A nuclear power plants is expensive, the cost is in the $billions and takes years to build. Decommissioning a nuclear power at the end of its life also runs into billions. Nuclear is not a renewable source of energy; high-grade, low cost ore will run out in about fifty years. Neither is it completely greenhouse gas free, renewables emit none.
The safety issues raised by nuclear are many. On average a nuclear power plant generates 20 tonnes of used nuclear fuel, classifies as high-level radioactive waste. There is no complete solution to disposal of this waste which emits radiation and heat; it will eventually erode any container it is placed in. A consequence of course is that it will prove lethal to any life form it comes in contact with.
Over time spent nuclear fuel does decay to safe levels but it takes tens of thousands of years.
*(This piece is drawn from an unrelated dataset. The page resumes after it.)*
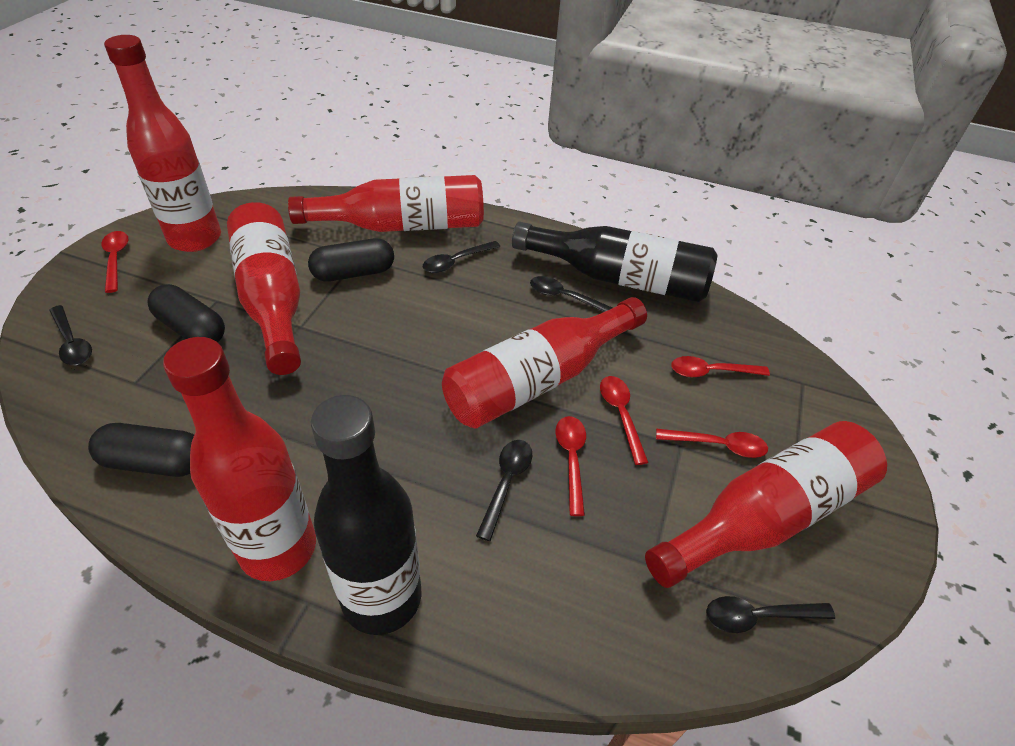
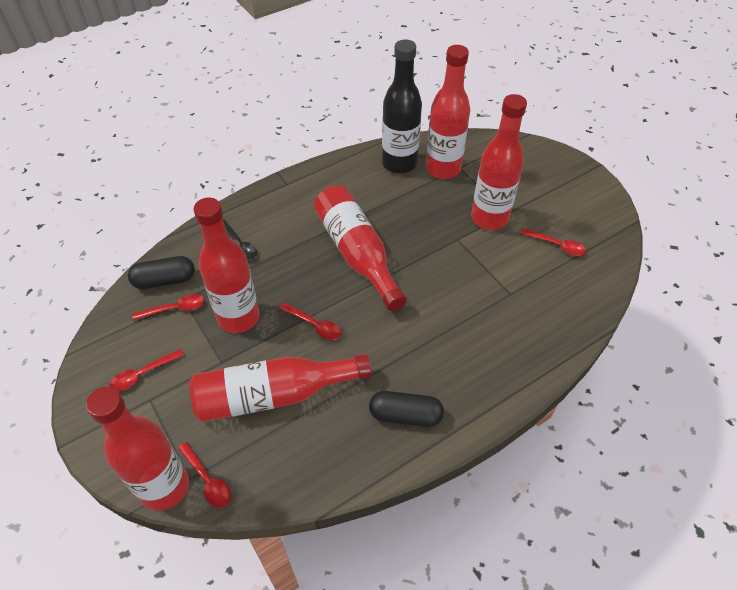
black bottle: 2 -> 1
black capsule: 3 -> 2
black spoon: 5 -> 1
Currently the nuclear industry lets waste cool for years before mixing it with glass and then storing in huge, cooled, concrete structures. These have to be monitored and guarded to prevent theft, particularly by terrorists. It all adds to the cost of producing nuclear power.
A nuclear power plant requires access to large amounts of water for reactor cooling. The amount of water is staggering, between 35 and 65 millions of water a day. This is why coastal sites are chosen. However, these sites are vulnerable to rising ocean levels and as seen at Fukushima- tsunamis.
There are also the examples of Three Mile Island and Chernobyl where up to 30,000 people lost their lives, while up to 2.5 million Ukrainians still suffer from health problems.
As the Finkel review noted about nuclear power, “Australians are highly aware of the hazard posed by the radioactive materials involved.”